_Work order:_ All entries are to be retyped without alteration.

Saved data entries:
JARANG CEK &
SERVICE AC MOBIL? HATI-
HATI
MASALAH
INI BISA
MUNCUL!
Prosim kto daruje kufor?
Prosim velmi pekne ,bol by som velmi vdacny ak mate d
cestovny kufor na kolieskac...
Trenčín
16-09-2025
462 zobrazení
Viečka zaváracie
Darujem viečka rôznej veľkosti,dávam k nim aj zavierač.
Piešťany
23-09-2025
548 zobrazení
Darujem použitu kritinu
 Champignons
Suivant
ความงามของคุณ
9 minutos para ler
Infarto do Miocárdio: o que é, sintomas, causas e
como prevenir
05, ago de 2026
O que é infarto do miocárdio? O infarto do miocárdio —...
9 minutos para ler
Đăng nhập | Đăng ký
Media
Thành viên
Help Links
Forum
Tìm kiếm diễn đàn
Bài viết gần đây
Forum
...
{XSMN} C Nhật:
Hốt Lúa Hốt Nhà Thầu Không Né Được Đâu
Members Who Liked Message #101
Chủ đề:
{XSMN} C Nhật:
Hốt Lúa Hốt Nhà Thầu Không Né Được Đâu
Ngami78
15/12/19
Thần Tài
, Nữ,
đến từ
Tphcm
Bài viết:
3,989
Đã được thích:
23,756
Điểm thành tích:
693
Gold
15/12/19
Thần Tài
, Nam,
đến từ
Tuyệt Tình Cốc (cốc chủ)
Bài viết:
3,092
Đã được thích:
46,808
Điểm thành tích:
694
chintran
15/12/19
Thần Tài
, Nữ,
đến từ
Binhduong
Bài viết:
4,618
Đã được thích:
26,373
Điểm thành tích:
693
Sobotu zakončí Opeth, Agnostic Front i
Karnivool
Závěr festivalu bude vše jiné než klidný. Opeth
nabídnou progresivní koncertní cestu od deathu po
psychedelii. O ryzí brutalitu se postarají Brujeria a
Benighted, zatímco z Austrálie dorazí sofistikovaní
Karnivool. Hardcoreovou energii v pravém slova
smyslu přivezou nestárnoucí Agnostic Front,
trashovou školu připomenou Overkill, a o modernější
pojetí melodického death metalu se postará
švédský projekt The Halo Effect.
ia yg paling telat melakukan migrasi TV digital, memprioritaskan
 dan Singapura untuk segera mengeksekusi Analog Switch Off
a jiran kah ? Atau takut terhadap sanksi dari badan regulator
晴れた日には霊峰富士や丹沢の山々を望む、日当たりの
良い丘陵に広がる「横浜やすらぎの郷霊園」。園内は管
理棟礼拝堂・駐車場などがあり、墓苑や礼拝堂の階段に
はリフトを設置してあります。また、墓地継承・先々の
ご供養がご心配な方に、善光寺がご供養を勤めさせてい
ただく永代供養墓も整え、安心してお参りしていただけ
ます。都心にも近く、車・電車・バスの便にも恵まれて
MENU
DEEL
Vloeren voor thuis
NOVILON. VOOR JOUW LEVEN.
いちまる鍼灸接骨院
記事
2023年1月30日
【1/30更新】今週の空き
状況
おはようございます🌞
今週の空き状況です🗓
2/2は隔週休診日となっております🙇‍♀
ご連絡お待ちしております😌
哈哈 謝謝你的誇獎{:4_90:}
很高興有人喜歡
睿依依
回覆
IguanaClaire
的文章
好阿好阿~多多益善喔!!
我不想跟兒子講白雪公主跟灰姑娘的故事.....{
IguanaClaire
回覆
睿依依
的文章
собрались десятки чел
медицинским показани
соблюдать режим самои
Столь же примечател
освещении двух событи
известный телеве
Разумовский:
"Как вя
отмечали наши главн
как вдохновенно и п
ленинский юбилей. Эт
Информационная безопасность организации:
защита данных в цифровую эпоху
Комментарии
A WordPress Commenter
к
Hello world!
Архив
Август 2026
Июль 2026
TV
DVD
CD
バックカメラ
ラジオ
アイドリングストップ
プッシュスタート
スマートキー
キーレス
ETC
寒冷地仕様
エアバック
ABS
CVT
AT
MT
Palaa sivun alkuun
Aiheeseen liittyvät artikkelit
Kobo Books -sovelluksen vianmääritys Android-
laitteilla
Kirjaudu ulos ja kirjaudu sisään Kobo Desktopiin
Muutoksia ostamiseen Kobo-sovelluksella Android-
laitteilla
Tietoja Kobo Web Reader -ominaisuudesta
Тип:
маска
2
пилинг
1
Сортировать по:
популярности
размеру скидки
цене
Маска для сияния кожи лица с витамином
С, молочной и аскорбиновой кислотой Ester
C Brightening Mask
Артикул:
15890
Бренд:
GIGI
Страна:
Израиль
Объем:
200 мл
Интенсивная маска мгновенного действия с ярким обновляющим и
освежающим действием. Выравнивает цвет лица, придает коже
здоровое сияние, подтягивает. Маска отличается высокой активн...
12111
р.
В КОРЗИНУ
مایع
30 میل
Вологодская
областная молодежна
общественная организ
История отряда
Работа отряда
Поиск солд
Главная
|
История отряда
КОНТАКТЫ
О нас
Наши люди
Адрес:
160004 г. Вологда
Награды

_Answer to this problem:_
JARANG CEK &
SERVICE AC MOBIL? HATI-
HATI
MASALAH
INI BISA
MUNCUL!
Prosim kto daruje kufor?
Prosim velmi pekne ,bol by som velmi vdacny ak mate d
cestovny kufor na kolieskac...
Trenčín
16-09-2025
462 zobrazení
Viečka zaváracie
Darujem viečka rôznej veľkosti,dávam k nim aj zavierač.
Piešťany
23-09-2025
548 zobrazení
Darujem použitu kritinu
 Champignons
Suivant
ความงามของคุณ
9 minutos para ler
Infarto do Miocárdio: o que é, sintomas, causas e
como prevenir
05, ago de 2026
O que é infarto do miocárdio? O infarto do miocárdio —...
9 minutos para ler
Đăng nhập | Đăng ký
Media
Thành viên
Help Links
Forum
Tìm kiếm diễn đàn
Bài viết gần đây
Forum
...
{XSMN} C Nhật:
Hốt Lúa Hốt Nhà Thầu Không Né Được Đâu
Members Who Liked Message #101
Chủ đề:
{XSMN} C Nhật:
Hốt Lúa Hốt Nhà Thầu Không Né Được Đâu
Ngami78
15/12/19
Thần Tài
, Nữ,
đến từ
Tphcm
Bài viết:
3,989
Đã được thích:
23,756
Điểm thành tích:
693
Gold
15/12/19
Thần Tài
, Nam,
đến từ
Tuyệt Tình Cốc (cốc chủ)
Bài viết:
3,092
Đã được thích:
46,808
Điểm thành tích:
694
chintran
15/12/19
Thần Tài
, Nữ,
đến từ
Binhduong
Bài viết:
4,618
Đã được thích:
26,373
Điểm thành tích:
693
Sobotu zakončí Opeth, Agnostic Front i
Karnivool
Závěr festivalu bude vše jiné než klidný. Opeth
nabídnou progresivní koncertní cestu od deathu po
psychedelii. O ryzí brutalitu se postarají Brujeria a
Benighted, zatímco z Austrálie dorazí sofistikovaní
Karnivool. Hardcoreovou energii v pravém slova
smyslu přivezou nestárnoucí Agnostic Front,
trashovou školu připomenou Overkill, a o modernější
pojetí melodického death metalu se postará
švédský projekt The Halo Effect.
ia yg paling telat melakukan migrasi TV digital, memprioritaskan
 dan Singapura untuk segera mengeksekusi Analog Switch Off
a jiran kah ? Atau takut terhadap sanksi dari badan regulator
晴れた日には霊峰富士や丹沢の山々を望む、日当たりの
良い丘陵に広がる「横浜やすらぎの郷霊園」。園内は管
理棟礼拝堂・駐車場などがあり、墓苑や礼拝堂の階段に
はリフトを設置してあります。また、墓地継承・先々の
ご供養がご心配な方に、善光寺がご供養を勤めさせてい
ただく永代供養墓も整え、安心してお参りしていただけ
ます。都心にも近く、車・電車・バスの便にも恵まれて
MENU
DEEL
Vloeren voor thuis
NOVILON. VOOR JOUW LEVEN.
いちまる鍼灸接骨院
記事
2023年1月30日
【1/30更新】今週の空き
状況
おはようございます🌞
今週の空き状況です🗓
2/2は隔週休診日となっております🙇‍♀
ご連絡お待ちしております😌
哈哈 謝謝你的誇獎{:4_90:}
很高興有人喜歡
睿依依
回覆
IguanaClaire
的文章
好阿好阿~多多益善喔!!
我不想跟兒子講白雪公主跟灰姑娘的故事.....{
IguanaClaire
回覆
睿依依
的文章
собрались десятки чел
медицинским показани
соблюдать режим самои
Столь же примечател
освещении двух событи
известный телеве
Разумовский:
"Как вя
отмечали наши главн
как вдохновенно и п
ленинский юбилей. Эт
Информационная безопасность организации:
защита данных в цифровую эпоху
Комментарии
A WordPress Commenter
к
Hello world!
Архив
Август 2026
Июль 2026
TV
DVD
CD
バックカメラ
ラジオ
アイドリングストップ
プッシュスタート
スマートキー
キーレス
ETC
寒冷地仕様
エアバック
ABS
CVT
AT
MT
Palaa sivun alkuun
Aiheeseen liittyvät artikkelit
Kobo Books -sovelluksen vianmääritys Android-
laitteilla
Kirjaudu ulos ja kirjaudu sisään Kobo Desktopiin
Muutoksia ostamiseen Kobo-sovelluksella Android-
laitteilla
Tietoja Kobo Web Reader -ominaisuudesta
Тип:
маска
2
пилинг
1
Сортировать по:
популярности
размеру скидки
цене
Маска для сияния кожи лица с витамином
С, молочной и аскорбиновой кислотой Ester
C Brightening Mask
Артикул:
15890
Бренд:
GIGI
Страна:
Израиль
Объем:
200 мл
Интенсивная маска мгновенного действия с ярким обновляющим и
освежающим действием. Выравнивает цвет лица, придает коже
здоровое сияние, подтягивает. Маска отличается высокой активн...
12111
р.
В КОРЗИНУ
مایع
30 میل
Вологодская
областная молодежна
общественная организ
История отряда
Работа отряда
Поиск солд
Главная
|
История отряда
КОНТАКТЫ
О нас
Наши люди
Адрес:
160004 г. Вологда
Награды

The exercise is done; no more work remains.